▶ [What is asked]
1. Decide whether each statement below agrees with the blog post on science fiction. Answer yes or no for (a), (b) and (c), and quote the words from the post that decide it.
(a) The writer's mom likes Star Wars.
(b) The writer first asked the mom about sci-fi in high school.
(c) At first the writer considered the mom's view fair.
2. Answer these questions from the blog post on science fiction:
(a) What date is the post dated?
(b) What phrase did the mom use for what sci-fi throws at a story?
(c) According to the writer, what does Star Wars turn the "bells and whistles" into?
3. Rewrite the stretch from "I remember one" through "full course meal." in the blog post on science fiction, putting "starships" in place of "spaceships".
++++ Source passage
Friday, July 19, 2013

Bells and Whistles: Is this all Science Fiction is?

I love science fiction: hard, soft, military, drama, mixed with fantasy, you name it.  My mom, on the other hand, isn’t the biggest fan.
 
I remember one time way back when I was in middle school, I asked her why she didn't like sci-fi.  She responded that it was because sci-fi would take a story and throw a few "bells and whistles" at it and call it something new; the story would have been able to function on its own without the fancy gadgetry.
 
At first I thought that was a little unfair.  In my mind I was trying to think about how Star Wars could be a functional story if you did take away all the spaceships and lasers and Death Stars.  It didn't seem like it could.  Later, I would realized that was her point. My mom likes Star Wars.  Star Wars is a story that can't function without the "bells and whistles," thus turning them into "gears and motors" instead, turning the story from cheesy schlock into a full course meal.
++++++++
++++ Stored rows
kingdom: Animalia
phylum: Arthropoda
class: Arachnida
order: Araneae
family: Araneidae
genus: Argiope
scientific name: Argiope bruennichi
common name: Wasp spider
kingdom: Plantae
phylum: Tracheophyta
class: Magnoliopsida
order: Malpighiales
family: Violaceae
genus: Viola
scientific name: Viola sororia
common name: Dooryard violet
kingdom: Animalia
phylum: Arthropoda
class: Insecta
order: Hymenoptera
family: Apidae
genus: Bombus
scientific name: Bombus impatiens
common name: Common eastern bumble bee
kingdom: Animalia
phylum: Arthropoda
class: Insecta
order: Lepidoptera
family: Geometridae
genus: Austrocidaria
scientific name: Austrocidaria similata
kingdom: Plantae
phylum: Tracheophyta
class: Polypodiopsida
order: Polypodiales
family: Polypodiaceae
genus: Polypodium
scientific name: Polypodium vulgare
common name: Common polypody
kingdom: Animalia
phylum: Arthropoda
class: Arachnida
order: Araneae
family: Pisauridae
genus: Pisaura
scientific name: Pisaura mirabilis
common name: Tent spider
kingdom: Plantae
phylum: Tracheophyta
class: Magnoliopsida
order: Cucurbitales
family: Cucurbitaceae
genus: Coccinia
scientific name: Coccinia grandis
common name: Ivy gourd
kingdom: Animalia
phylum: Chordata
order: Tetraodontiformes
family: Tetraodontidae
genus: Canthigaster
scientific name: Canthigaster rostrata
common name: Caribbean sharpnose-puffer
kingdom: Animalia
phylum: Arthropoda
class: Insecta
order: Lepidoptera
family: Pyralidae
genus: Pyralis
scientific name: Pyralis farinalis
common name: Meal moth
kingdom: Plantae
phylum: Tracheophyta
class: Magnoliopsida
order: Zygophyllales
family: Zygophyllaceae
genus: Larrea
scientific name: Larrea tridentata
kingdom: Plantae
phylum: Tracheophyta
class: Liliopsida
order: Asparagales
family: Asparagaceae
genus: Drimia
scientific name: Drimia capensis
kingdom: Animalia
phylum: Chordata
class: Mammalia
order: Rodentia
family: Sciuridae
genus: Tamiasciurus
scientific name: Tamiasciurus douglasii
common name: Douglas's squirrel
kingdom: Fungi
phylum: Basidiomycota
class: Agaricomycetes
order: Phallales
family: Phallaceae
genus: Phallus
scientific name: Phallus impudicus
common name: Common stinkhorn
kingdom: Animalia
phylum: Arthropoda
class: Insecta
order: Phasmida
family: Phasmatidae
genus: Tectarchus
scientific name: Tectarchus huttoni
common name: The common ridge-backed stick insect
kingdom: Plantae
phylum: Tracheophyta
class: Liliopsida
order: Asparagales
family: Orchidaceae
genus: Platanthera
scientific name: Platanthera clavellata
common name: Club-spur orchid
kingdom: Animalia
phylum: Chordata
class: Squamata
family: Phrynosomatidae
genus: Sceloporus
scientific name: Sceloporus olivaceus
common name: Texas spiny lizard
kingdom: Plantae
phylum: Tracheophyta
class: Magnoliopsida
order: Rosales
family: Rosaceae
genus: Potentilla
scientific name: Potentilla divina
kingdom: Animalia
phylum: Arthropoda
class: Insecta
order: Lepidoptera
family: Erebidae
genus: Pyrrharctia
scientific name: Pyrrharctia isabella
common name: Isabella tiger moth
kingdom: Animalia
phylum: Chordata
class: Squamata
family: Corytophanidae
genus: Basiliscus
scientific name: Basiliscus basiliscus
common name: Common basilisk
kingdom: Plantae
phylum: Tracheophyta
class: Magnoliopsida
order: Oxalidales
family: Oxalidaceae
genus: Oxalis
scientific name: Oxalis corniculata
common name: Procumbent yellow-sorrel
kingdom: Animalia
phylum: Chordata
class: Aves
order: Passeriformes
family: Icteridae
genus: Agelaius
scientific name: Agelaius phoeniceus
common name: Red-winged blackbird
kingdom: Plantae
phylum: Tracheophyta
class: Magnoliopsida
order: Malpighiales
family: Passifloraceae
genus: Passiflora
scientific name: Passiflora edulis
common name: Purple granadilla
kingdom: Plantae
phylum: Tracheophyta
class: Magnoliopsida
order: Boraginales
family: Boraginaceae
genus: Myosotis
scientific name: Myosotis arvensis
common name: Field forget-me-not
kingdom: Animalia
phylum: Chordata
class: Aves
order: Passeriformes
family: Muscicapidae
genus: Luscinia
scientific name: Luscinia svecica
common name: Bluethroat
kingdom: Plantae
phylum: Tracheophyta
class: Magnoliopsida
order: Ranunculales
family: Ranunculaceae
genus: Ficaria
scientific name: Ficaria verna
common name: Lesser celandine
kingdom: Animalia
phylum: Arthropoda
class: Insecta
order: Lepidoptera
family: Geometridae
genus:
++++++++
▶ [Results by task]
1.
(a) Yes: "My mom likes Star Wars."
(b) No: "way back when I was in middle school, I asked her why she didn't like sci-fi."
(c) No: "At first I thought that was a little unfair."

2.
(a) Friday, July 19, 2013
(b) "bells and whistles"
(c) "gears and motors"

3.
I remember one time way back when I was in middle school, I asked her why she didn't like sci-fi.  She responded that it was because sci-fi would take a story and throw a few "bells and whistles" at it and call it something new; the story would have been able to function on its own without the fancy gadgetry.
 
At first I thought that was a little unfair.  In my mind I was trying to think about how Star Wars could be a functional story if you did take away all the starships and lasers and Death Stars.  It didn't seem like it could.  Later, I would realized that was her point. My mom likes Star Wars.  Star Wars is a story that can't function without the "bells and whistles," thus turning them into "gears and motors" instead, turning the story from cheesy schlock into a full course meal.